Thursday, May 26, 2011

live from new york....

yup.  we've been here a week now.  it's been a hell of a week, too.  we've done nothing but unpack, eat take out or fast food, and build furniture.

and shop for furniture.  we still don't have a living room, but it should be delivered tomorrow.

my office is just about set up.  i'm writing this on my new ikea desk.  it's pretty big.  i might take photos at some point.

the cats handled the move very well.  HOWEVER jake apparently scratched his cornea and it's ulcerated and nasty and disgusting and he can't see out of it.  we were here four days before i was able to introduce jake to our long-time new york vet.  and i took taylor to the vet the monday before we left florida.  ridiculous.

really ridiculous.

anyway, jake has a follow up tomorrow.  we hope he will not permanently lose vision in that eye.  the same thing happened to one of my friend's cats and he seems fine now.  so i'm really hoping.

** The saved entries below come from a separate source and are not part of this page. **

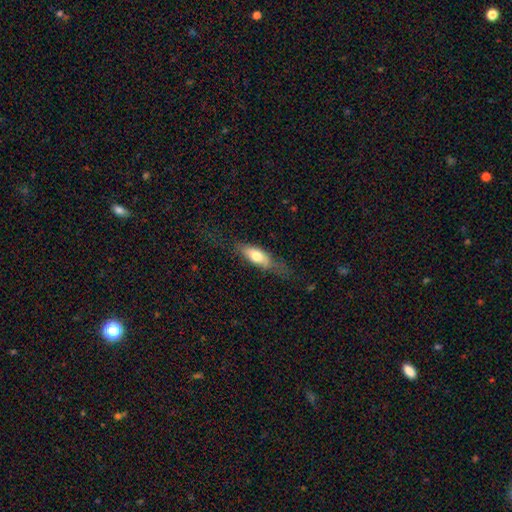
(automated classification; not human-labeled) Smooth or featured: smooth — 69% (featured or disk — 25%)
How rounded: in between — 68% (cigar-shaped — 29%)
Merging: none — 46% (minor disturbance — 32%)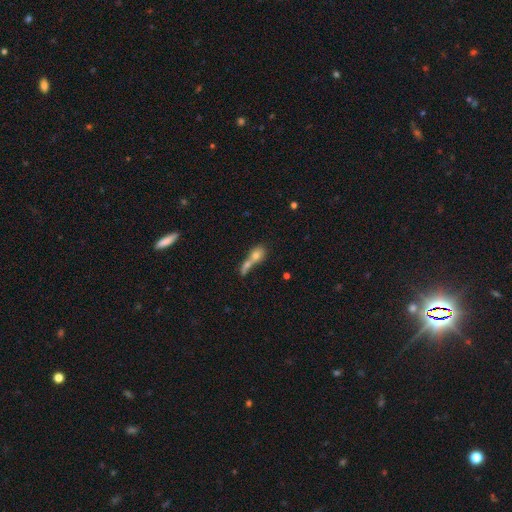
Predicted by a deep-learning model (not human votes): Smooth or featured?
  - smooth: 66% *
  - featured or disk: 24%
  - star or artifact: 10%
How rounded?
  - in between: 51% *
  - round: 29%
  - cigar-shaped: 19%
Merging?
  - merger: 67% *
  - none: 18%
  - major disturbance: 8%
  - minor disturbance: 7%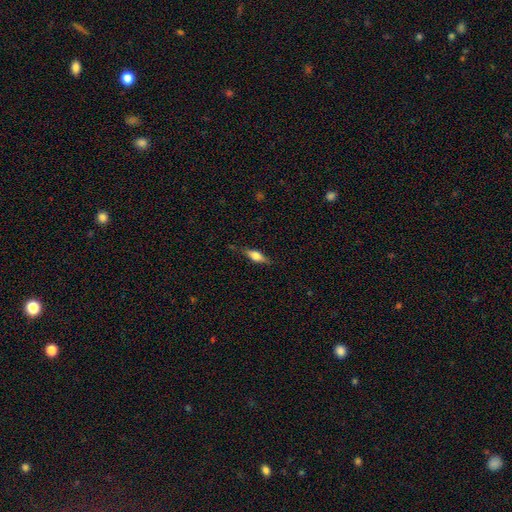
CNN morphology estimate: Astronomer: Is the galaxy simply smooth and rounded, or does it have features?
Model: smooth — 56% (runner-up: featured or disk, 36%).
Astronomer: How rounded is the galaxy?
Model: in between — 56% (runner-up: cigar-shaped, 40%).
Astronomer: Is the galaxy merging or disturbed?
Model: none — 76%.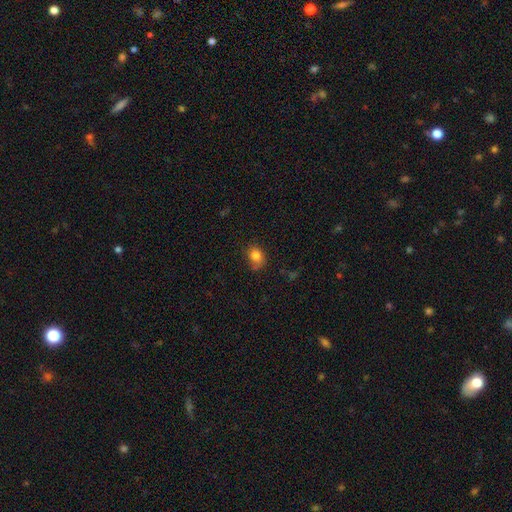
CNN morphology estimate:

so i moved into this house sight unseen.  awesome husband and my brother (and sisterfromanothermister) had seen this place but not me.  it was surprising and pleasing aside from the kitchen which is WOEFULLY lacking in cabinet space.  and had no pantry.  we rectified that by buying a free standing pantry (at ikea, mais oui) and it fits TONS OF SHIT.  we've spent more money on shit at ikea than i'd like to admit.

and we still don't have lights in most rooms.  like NONE of the rooms have overhead lighting so we need lamps everywhere. 

but the cats are superhappy.  taylor is more active than i've seen him in years.  i don't know if he's superhappy to be back with our brother or what, but he bounds up and down the hallway chasing after jake or samantha.  it's very cute.  except they all think that the carpets are for scratching, so we really really really really need to get a scratching post.

i already went back to work on tuesday, and awesome husband starts his new job on june 1st.  we found out he'll be making more money than we originally thought, and we're REALLY happy about that lol.  it will be a 3:30-11:30 shift and he'll be a shop foreman.  so instead of just doing the mechanic-y things, he has to help all the other peeps in the shop.  and that late shift is made up of a lot of younger guys.  his manager said if he can whip those guys into shape in 60 days, he could be looking at even more money.  it's a really really great opportunity - very exciting.

and i have a new position with my company, which is a pain in the ass to describe but i'm happy with it.  for now.

so hopefully some other people will have moves that end up as good as mine has.  good times, people, good times. 

and i've already had some greek food in the past week.  delicious.  and happy.

Wednesday, May 18, 2011

ashland, va

hi.

i'm in ashland, va.  in a days inn.  with awesome husband and four cats.  all of whom are traumatized to some level.

there is also a SWEET ASS jacuzzi tub.  that doesn't work. 

hmph.

on the plus side, the gal at the desk said she wouldn't charge the $10 per cat 'pet fee'.  and the guy that was trying to check in before i got there left behind a coupon.  so a room that i originally thought would cost me a benjamin cost me $52.

so we drove like 750ish miles today from 7am to 7:40pm.  stopped for gas three times, coffee once, bathrooms twice, and food twice.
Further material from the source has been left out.